Molester's Train: Nasty Behavior | |
Director: | Hisayasu Satō (as Hisakazu Hata)[1] [2] |
Cinematography: | Masashi Inayoshi |
Editing: | Shōji Sakai |
Runtime: | 54 minutes |
Country: | Japan |
Language: | Japanese |
aka Molester's Train: Dirty Behavior[3] and [4] is a 1993 Japanese pink film directed by Hisayasu Satō under the pseudonym Hisakazu Hata as part of the Molester's Train series. Future director, Shinji Imaoka worked on the project as assistant director, and prolific screenwriter Kyōko Godai wrote the film. It was named the second best pink film release of the year at the annual Pink Grand Prix.[5]
After the loss of her boyfriend, a young woman plans to blow herself up with a stick of dynamite on her 20th birthday. On the subway, she meets a young man who films women while molesting them. The two become romantically involved.[2] [6]
Future Academy Award-winner Yōjirō Takita started the long-running Molester's Train series at Shintōhō Eiga. The original series ran for twelve episodes between 1982 and 1985 and was in a light-comic vein similar to early U.S. nudie-cuties such as Russ Meyer's The Immoral Mr. Teas (1959). The popularity of the "Molester" theme led other pink film studios to create their own versions of the series.[7] When they decided to resurrect the series in 1993, Shintōhō Eiga chose to go in an entirely different direction by hiring controversial, cult-film director Hisayasu Satō to helm the project.[2]
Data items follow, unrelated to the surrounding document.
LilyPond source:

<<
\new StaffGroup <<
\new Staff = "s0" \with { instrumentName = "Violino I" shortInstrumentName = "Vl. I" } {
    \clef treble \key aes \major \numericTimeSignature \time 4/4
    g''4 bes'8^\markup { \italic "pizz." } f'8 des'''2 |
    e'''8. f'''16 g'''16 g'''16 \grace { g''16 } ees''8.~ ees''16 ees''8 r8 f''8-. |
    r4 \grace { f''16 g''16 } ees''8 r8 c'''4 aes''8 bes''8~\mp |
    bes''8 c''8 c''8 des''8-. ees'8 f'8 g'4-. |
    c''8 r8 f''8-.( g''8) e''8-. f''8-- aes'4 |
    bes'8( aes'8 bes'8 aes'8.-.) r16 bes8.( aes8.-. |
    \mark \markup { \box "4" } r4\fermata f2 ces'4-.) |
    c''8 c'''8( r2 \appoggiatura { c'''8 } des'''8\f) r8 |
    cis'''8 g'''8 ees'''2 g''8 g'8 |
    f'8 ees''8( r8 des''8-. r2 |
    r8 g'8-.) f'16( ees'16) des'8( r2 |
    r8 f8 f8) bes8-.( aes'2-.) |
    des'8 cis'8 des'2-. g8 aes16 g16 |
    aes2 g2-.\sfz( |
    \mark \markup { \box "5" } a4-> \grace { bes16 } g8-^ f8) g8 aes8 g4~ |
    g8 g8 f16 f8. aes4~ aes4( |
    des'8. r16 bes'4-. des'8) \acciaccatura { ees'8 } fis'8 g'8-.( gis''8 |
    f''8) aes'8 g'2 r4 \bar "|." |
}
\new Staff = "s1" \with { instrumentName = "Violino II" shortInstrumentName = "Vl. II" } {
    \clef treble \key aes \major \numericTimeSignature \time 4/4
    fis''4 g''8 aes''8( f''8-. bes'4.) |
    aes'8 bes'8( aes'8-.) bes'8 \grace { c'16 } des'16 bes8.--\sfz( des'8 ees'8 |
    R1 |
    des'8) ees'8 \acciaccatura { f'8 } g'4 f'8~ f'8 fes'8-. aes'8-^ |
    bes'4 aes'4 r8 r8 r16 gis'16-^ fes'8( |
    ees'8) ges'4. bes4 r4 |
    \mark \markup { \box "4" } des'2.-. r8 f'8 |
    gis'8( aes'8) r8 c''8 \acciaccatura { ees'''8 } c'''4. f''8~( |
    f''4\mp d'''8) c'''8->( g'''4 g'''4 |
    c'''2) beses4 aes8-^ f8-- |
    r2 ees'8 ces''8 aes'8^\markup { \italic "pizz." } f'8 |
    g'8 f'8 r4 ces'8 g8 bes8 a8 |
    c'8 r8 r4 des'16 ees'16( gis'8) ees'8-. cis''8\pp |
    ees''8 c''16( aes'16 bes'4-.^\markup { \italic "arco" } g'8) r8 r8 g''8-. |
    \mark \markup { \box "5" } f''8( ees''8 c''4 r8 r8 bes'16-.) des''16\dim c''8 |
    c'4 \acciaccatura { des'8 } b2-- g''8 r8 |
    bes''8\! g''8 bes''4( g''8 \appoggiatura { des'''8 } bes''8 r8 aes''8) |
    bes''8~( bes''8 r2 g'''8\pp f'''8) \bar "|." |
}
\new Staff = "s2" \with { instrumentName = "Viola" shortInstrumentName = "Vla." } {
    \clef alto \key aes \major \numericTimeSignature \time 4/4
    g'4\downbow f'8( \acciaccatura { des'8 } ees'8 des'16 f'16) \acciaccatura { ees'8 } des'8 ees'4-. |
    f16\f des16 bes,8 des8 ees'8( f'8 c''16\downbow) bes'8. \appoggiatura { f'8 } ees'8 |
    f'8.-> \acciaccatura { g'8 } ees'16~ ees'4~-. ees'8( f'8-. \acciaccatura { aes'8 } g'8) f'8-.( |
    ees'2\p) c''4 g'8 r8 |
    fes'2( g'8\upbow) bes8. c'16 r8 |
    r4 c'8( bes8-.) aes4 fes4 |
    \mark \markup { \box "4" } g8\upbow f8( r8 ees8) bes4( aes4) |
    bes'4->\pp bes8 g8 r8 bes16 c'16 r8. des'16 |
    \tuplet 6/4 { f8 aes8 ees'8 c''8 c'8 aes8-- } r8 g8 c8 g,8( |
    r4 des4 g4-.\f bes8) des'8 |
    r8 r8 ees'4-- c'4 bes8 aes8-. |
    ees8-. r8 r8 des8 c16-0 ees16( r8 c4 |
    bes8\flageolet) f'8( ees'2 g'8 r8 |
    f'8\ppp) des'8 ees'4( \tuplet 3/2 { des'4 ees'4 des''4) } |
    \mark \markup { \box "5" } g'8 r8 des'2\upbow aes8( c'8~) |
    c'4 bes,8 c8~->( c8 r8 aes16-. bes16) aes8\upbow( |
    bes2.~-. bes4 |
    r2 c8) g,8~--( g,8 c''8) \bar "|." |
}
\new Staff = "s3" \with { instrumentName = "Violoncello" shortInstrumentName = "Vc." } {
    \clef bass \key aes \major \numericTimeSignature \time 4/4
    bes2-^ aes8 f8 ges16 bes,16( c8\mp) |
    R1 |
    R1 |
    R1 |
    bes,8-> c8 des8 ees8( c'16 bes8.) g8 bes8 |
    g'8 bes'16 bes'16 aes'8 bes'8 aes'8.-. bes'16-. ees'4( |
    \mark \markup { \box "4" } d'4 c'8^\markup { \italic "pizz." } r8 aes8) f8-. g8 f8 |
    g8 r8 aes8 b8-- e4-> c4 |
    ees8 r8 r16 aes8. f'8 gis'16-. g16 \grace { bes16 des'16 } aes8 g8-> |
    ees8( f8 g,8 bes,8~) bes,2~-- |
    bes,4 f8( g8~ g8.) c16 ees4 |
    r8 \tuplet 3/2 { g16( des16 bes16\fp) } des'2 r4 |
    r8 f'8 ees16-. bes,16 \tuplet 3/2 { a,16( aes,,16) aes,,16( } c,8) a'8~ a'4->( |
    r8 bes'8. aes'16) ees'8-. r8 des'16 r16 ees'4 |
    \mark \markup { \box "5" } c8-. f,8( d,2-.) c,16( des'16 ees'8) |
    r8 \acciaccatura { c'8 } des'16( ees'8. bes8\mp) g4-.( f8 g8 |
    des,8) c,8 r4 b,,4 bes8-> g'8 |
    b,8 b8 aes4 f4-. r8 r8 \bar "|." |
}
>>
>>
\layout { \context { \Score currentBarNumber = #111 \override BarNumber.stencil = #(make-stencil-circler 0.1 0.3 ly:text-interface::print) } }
Allmovie writes that, working within Shintōhō Eiga's Molester's Train series format, Molester's Train: Nasty Behavior is, "much tamer than [Hisayasu Satō's] usual sadistic gorefests", and that his fans, "may be disappointed that there is nary a rape, whipping, or bloody tooth extraction in sight". The review speculates that the softening in tone from Satō may be a result of the input from Kyōko Godai.[6] Godai is a prolific pink film screenwriter and wife of actor-director Yutaka Ikejima.[8]
In their Japanese Cinema Encyclopedia: The Sex Films, the Weissers note that in Molester's Train: Nasty Behavior, Satō shows none of his characteristic cinematic brutality. They write of his comparatively tamer films with Godai, "Some praise Sato for the change, while other lose interest in his career".[2] Nevertheless, Jasper Sharp writes that Satō's film still has an austere tone which is completely different in style from Yōjirō Takita's light-hearted Molester Train films. Sharp notes that Molester's Train: Nasty Behavior exhibits many of Satō's usual interests, including a sequence employing a "disorienting labyrinth of gazes" involving the young male molester, his films, his victim on the train, another molester's victim, and the audience. The audience is given little help in how to interpret the proceedings. "Who do we identify with," Sharp asks, "molester, molested or cameraman, or do we remain just a detached observer?"[9]